Some District residents say they’re uncomfortable with D.C. Mayor Muriel Bowser’s executive order mandating that patrons of certain establishments must have a vaccination card for entry or not be served.
“I don’t support government mandates and especially in the areas of health,” said Aristotle Theresa, an attorney who lives in Ward 8. Theresa attended the “Defeat the Mandates” rally that took place on the National Mall on Jan. 23.
Theresa said political progressives in their quest to eliminate the coronavirus pandemic have gone too far with the mandates.
As of Jan. 15, anyone in the District who wants to go to a restaurant, bar, nightclub, brewery or fast-food establishment that offers seating must have proof that they have had at least one shot of a coronavirus vaccine.
Known as a vaccine mandate, businesses can be penalized by the District government for not following the order. Additionally, District government employees, especially those in the public health, public safety and mayoral agency sectors, have been required to be immunized.

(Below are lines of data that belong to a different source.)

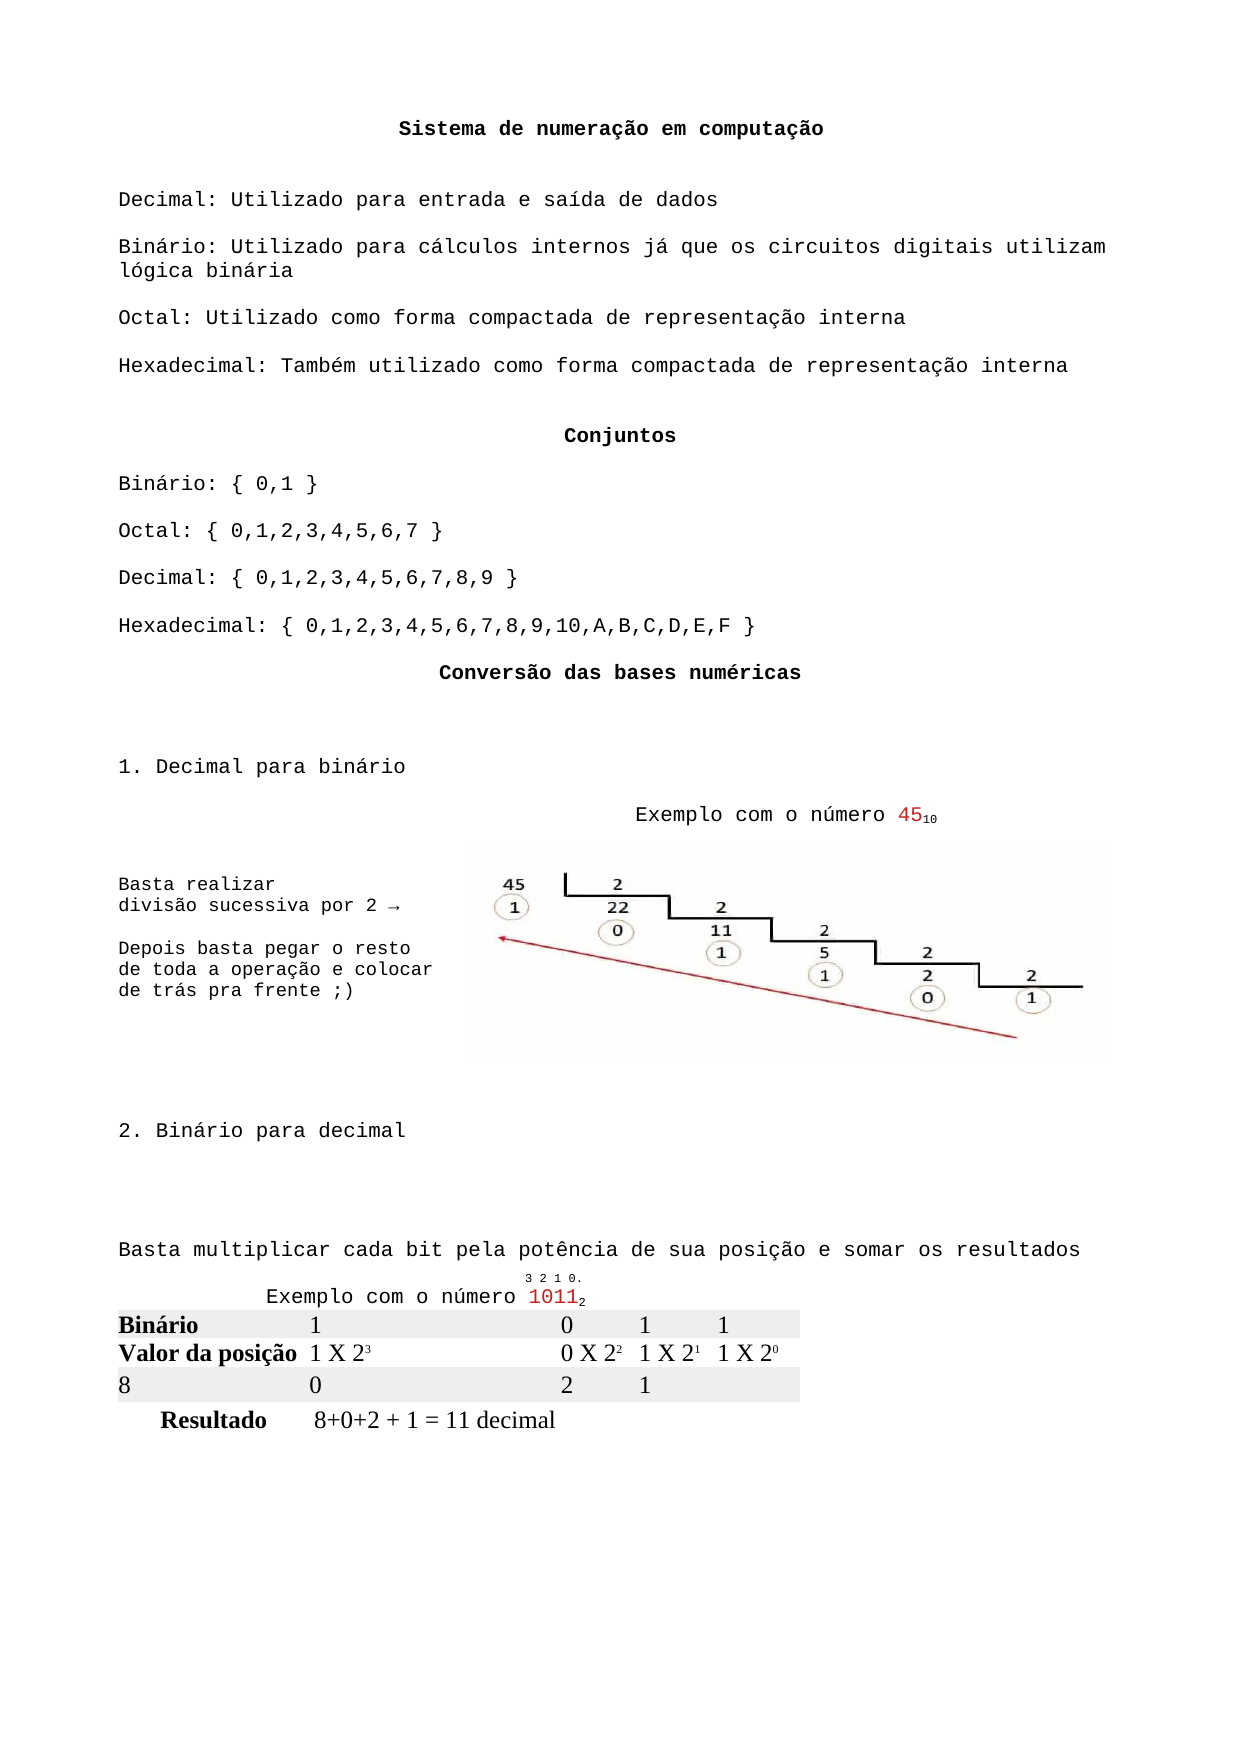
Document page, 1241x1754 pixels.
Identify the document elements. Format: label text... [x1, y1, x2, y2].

table_header 1 [639, 1310, 717, 1338]
table_cell [561, 1402, 800, 1436]
text Conjuntos [118, 426, 1122, 449]
picture [463, 842, 1113, 1060]
text Octal: Utilizado como forma compactada de representação interna [118, 307, 1122, 331]
table_cell 1 X 20 [717, 1339, 800, 1367]
table_header 1 [717, 1310, 800, 1338]
table_cell 1 [639, 1367, 717, 1402]
table_header 0 [561, 1310, 639, 1338]
table_cell 8 [118, 1367, 309, 1402]
table_cell Valor da posição [118, 1339, 309, 1367]
table_cell Resultado [118, 1402, 309, 1436]
table_cell 0 [309, 1367, 561, 1402]
table_cell 2 [561, 1367, 639, 1402]
text Depois basta pegar o resto [118, 938, 463, 960]
text Binário: { 0,1 } [118, 473, 1122, 496]
text divisão sucessiva por 2 → [118, 896, 463, 917]
text Basta realizar [118, 875, 463, 896]
text 1. Decimal para binário [118, 757, 1122, 780]
table_cell 8+0+2 + 1 = 11 decimal [309, 1402, 561, 1436]
table_header 1 [309, 1310, 561, 1338]
table_cell [717, 1367, 800, 1402]
table_cell 1 X 21 [639, 1339, 717, 1367]
text Binário: Utilizado para cálculos internos já que os circuitos digitais utilizam lógica binária [118, 236, 1122, 284]
text Basta multiplicar cada bit pela potência de sua posição e somar os resultados [118, 1239, 1122, 1262]
text Sistema de numeração em computação [118, 118, 1122, 142]
text Conversão das bases numéricas [118, 662, 1122, 686]
text 3 2 1 0. [118, 1262, 1122, 1286]
table_cell 0 X 22 [561, 1339, 639, 1367]
text Hexadecimal: Também utilizado como forma compactada de representação interna [118, 354, 1122, 378]
text 2. Binário para decimal [118, 1121, 1122, 1144]
text Decimal: Utilizado para entrada e saída de dados [118, 189, 1122, 213]
text de toda a operação e colocar de trás pra frente ;) [118, 960, 463, 1002]
text Hexadecimal: { 0,1,2,3,4,5,6,7,8,9,10,A,B,C,D,E,F } [118, 615, 1122, 638]
table_cell 1 X 23 [309, 1339, 561, 1367]
table_header Binário [118, 1310, 309, 1338]
text Decimal: { 0,1,2,3,4,5,6,7,8,9 } [118, 567, 1122, 591]
text Exemplo com o número 10112 [118, 1286, 1122, 1310]
text Exemplo com o número 4510 [118, 804, 1122, 827]
text Octal: { 0,1,2,3,4,5,6,7 } [118, 520, 1122, 544]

Lila Anderson, a resident of Southwest Florida, learned of the mayor’s order due to traveling to the District for the rally.
“Last night, I went to get something to eat at a restaurant with a friend here in the city,” she said. “When we approached the employee posted at the front for seating asked me for proof of vaccination. I told her I had none and she said we would have to leave. We turned around and walked out of the restaurant. I really couldn’t believe it.”
Anderson said anyone who wants to get vaccinated should have the right to do so but governments do not have the right to force people to do so.
“People are the better judges of what should go into their bodies,” Anderson said. “They know what they have to do to be healthy. They should answer to God for what they do, not the government.”
District resident Shaka Sankofa, also opposed to the vaccine, takes a tougher line.
“My brother passed away taking the vaccine,” Sankofa said. “After his death, I conducted deeper research into the vaccine. I found there are questionable chemicals in the vaccine. I have also found vaccinated people tend to spread the so-called virus.”
Sankofa has become affiliated with an organization, Brothers of the DMV, which advocates natural remedies to fight the coronavirus. In literature he distributes publicly, it says Vitamin C and D, as well as zinc, remain better suited to fight symptoms of the coronavirus than the vaccine. When asked about the numerous public health experts and physicians who attest to the potency of the coronavirus vaccine, he expressed exasperation.
“They’re being paid to say what they say,” Sankofa said. “They are the puppets of the hierarchy that is pushing people to get vaccinated.”
Brandon Smith, a resident of Northern Virginia who routinely frequents the District, believes people should get vaccinated but remains opposed to mandates.
“I don’t support the mandate that is here in the city,” he said. “The government shouldn’t tell me what I should or should not do. I think what the government should do is put principles in place that make sense to the majority of the people.”
Chanelle Mattocks, a District mother with 10 children, has received publicity in the past for her advocacy against lead poisoning in the city’s public housing facilities. She said people should stand up against any type of vaccine mandate imposed by the District government.
“You don’t need proof of vaccination to go to the grocery store so I cook for my children,” she said. “We don’t eat out.”
When asked about her children’s schools, she notes most of her children attend charter institutions that tend to be more flexible regarding anti-coronavirus practices. Mattocks said one of her children, an 11th grader who attends a D.C. public school, has had no problems.
“None of my children are vaccinated,” she said. “I know my rights and I am not afraid to assert my rights and the rights of my children.”